HOW TO COMPLETE THIS TASK
Using the records below, write out only the lines from the line containing "align-items: center ->" up to and including the line containing "color: #5eead4 ->", exactly, with no pictures.

RECORDS SHOWN

****************************************

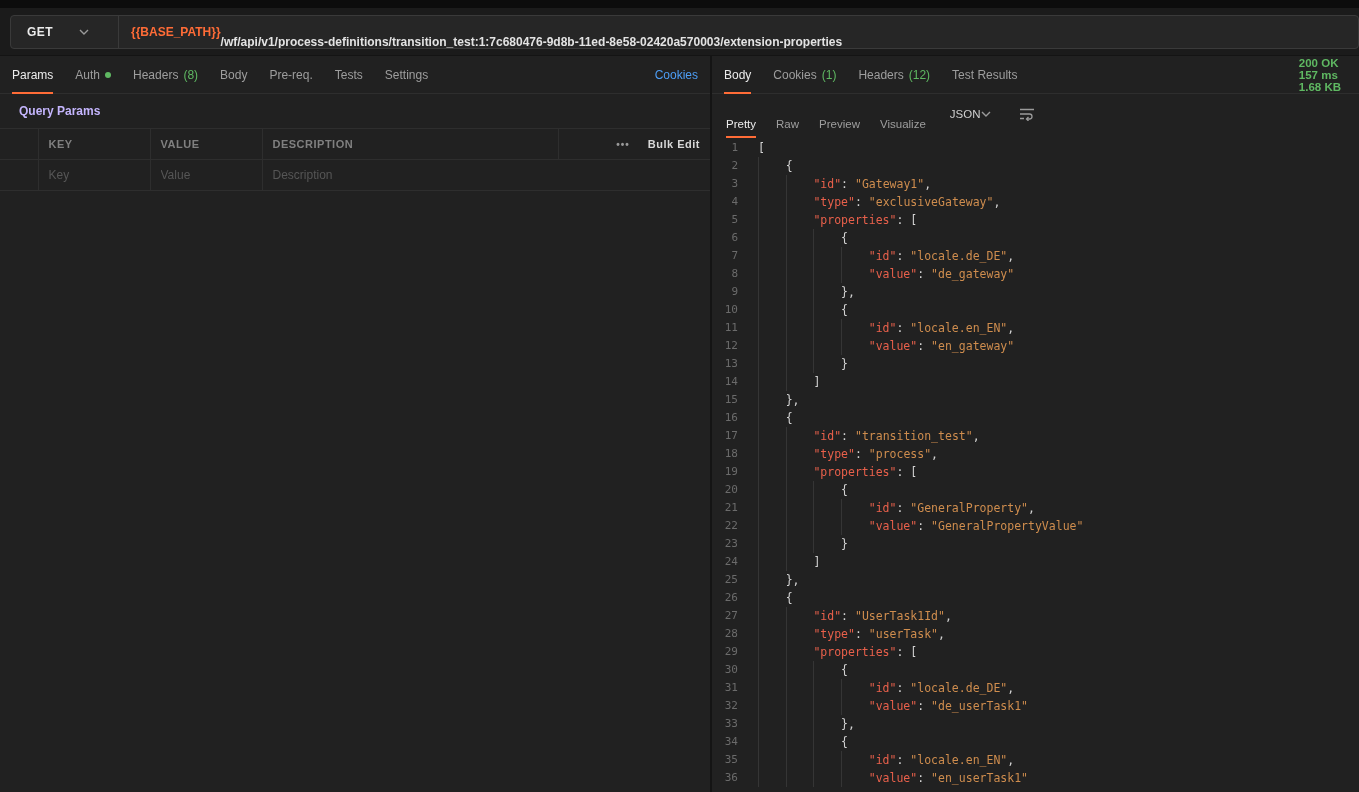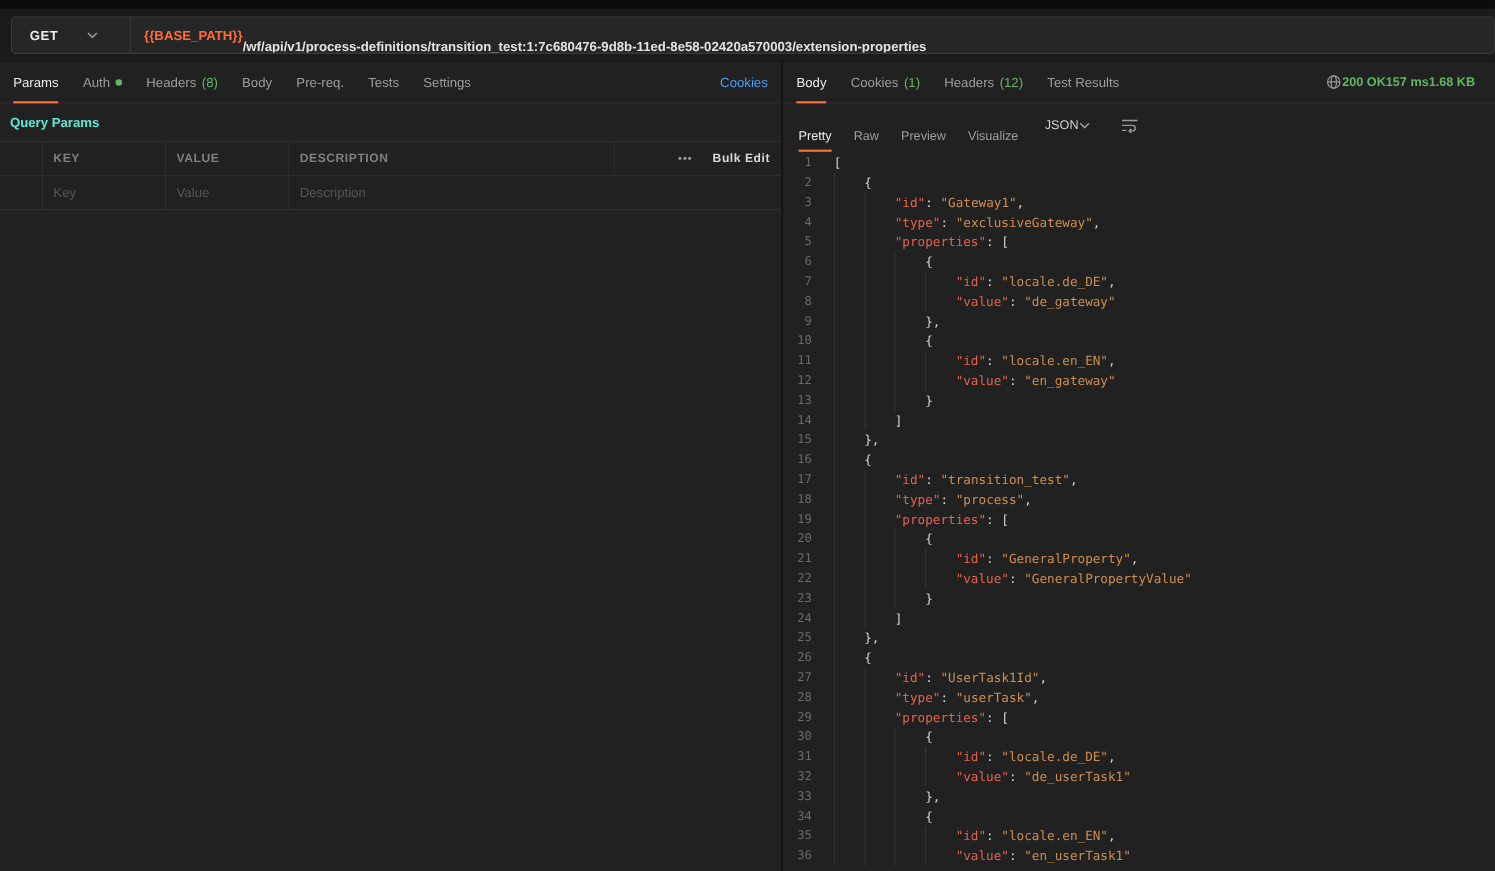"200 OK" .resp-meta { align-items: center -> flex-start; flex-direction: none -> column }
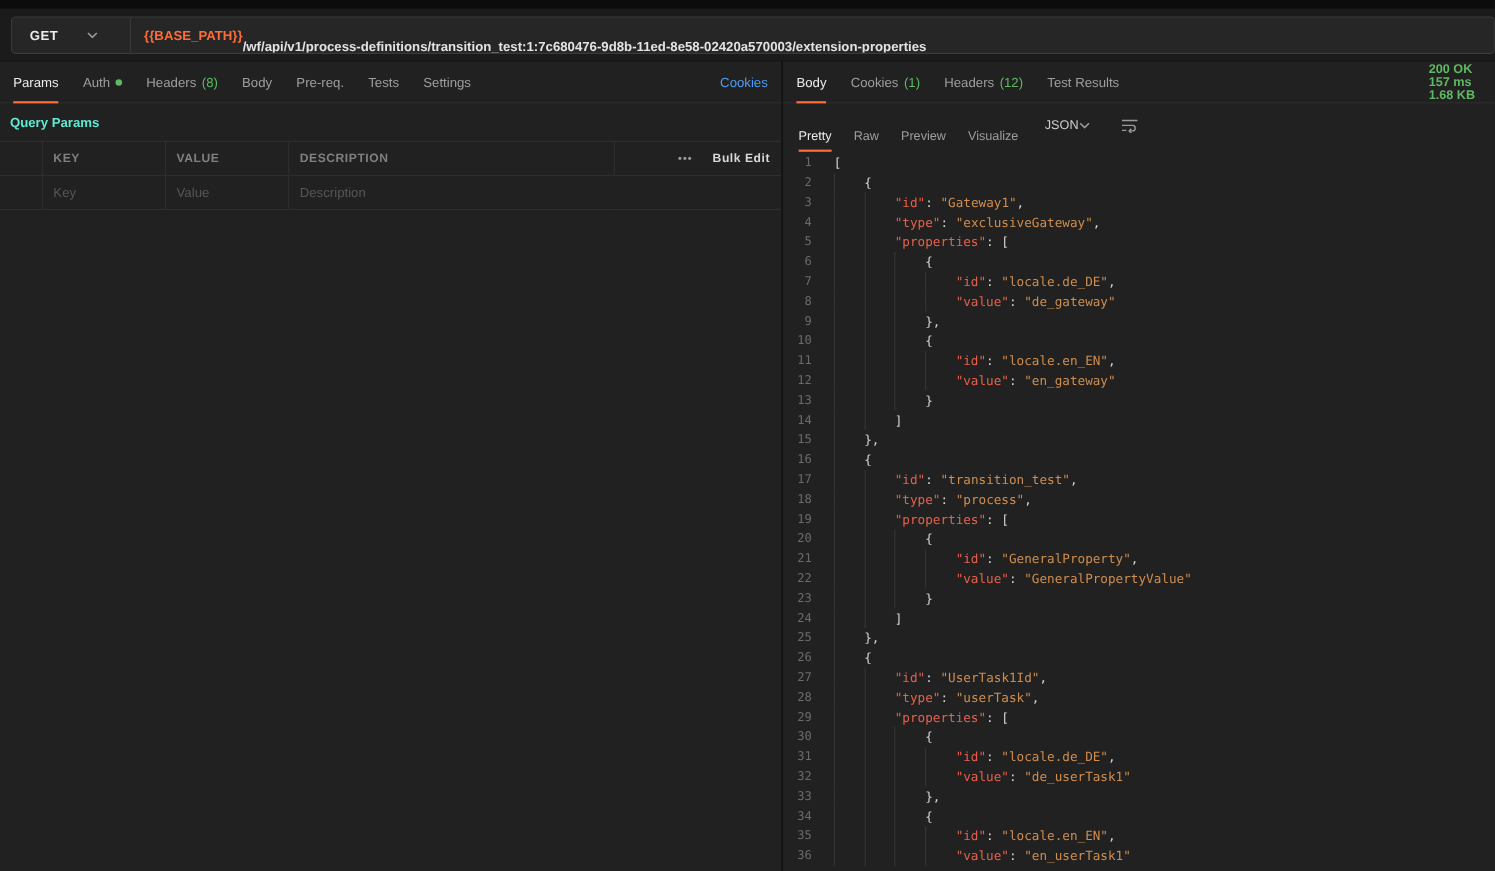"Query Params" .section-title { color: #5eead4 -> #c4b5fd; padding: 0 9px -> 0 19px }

****************************************

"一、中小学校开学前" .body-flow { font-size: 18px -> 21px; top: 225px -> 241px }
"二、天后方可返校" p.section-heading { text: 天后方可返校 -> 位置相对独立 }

****************************************

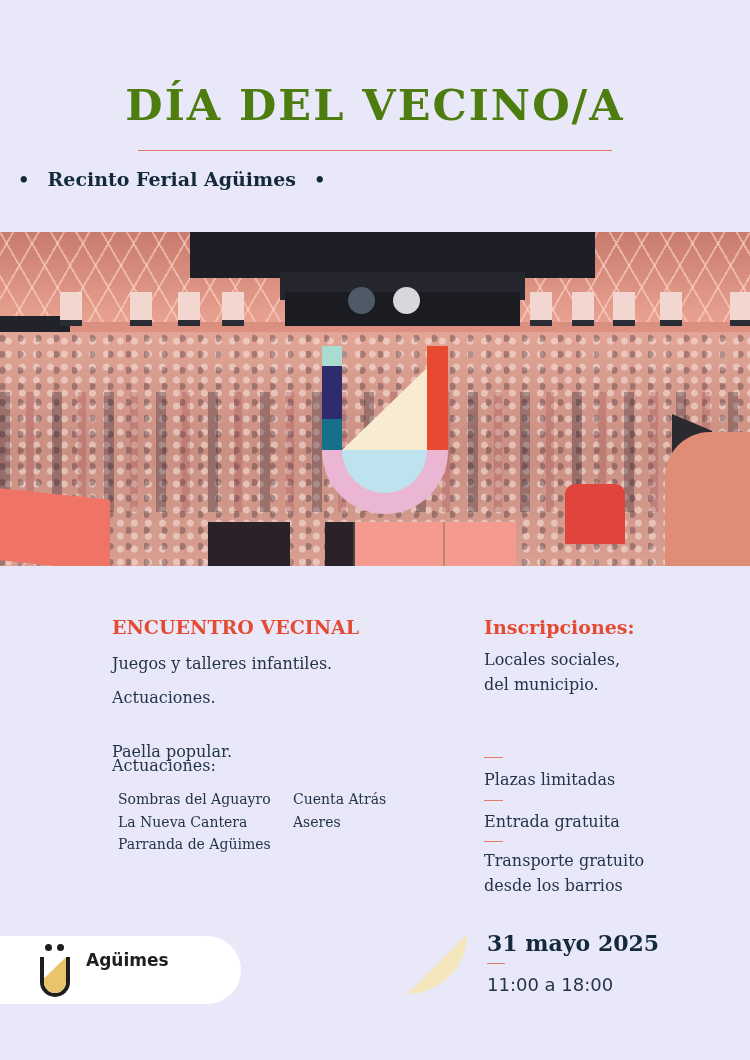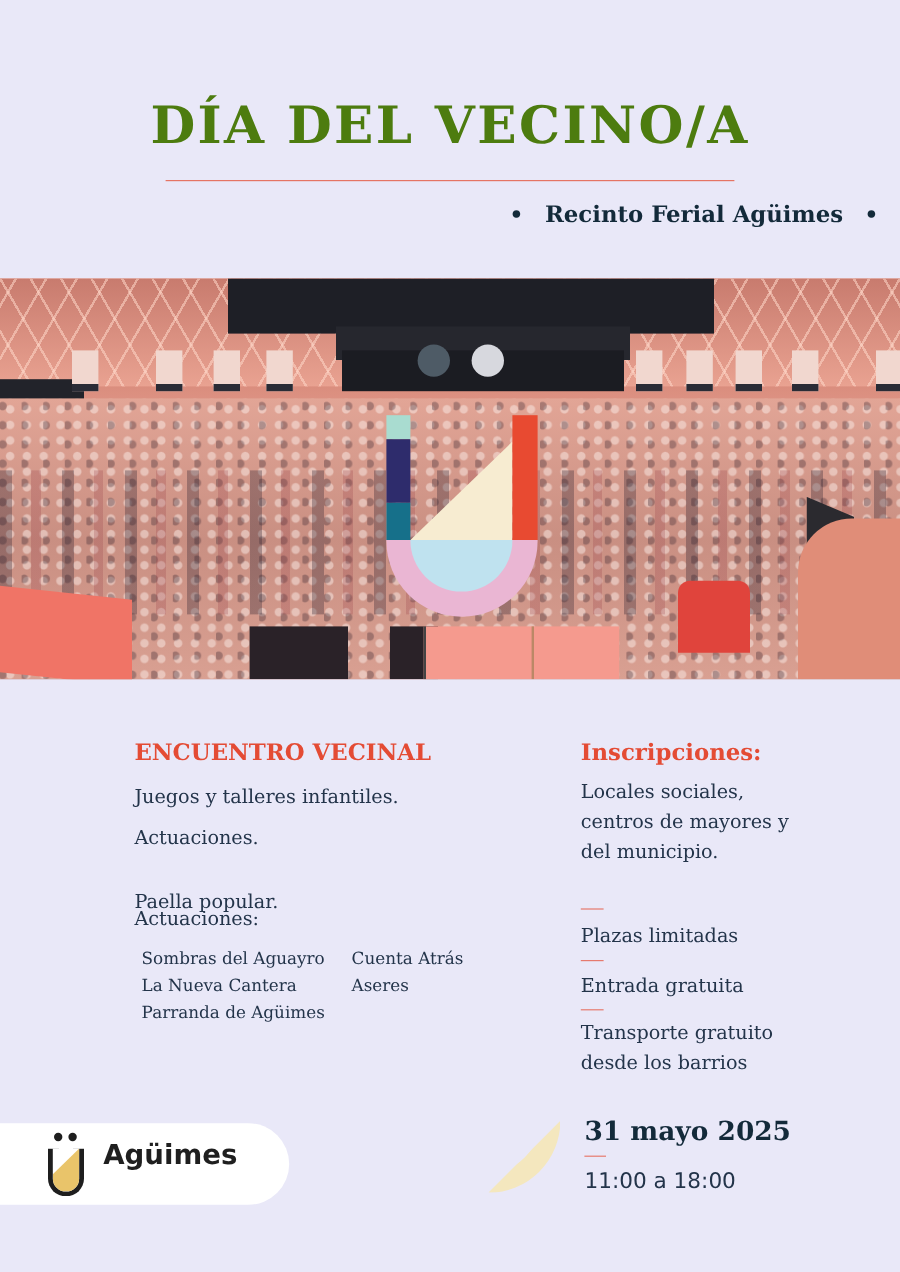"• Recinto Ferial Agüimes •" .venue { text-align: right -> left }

****************************************

EXERCISE OUTPUT
"200 OK" .resp-meta { align-items: center -> flex-start; flex-direction: none -> column }
"Query Params" .section-title { color: #5eead4 -> #c4b5fd; padding: 0 9px -> 0 19px }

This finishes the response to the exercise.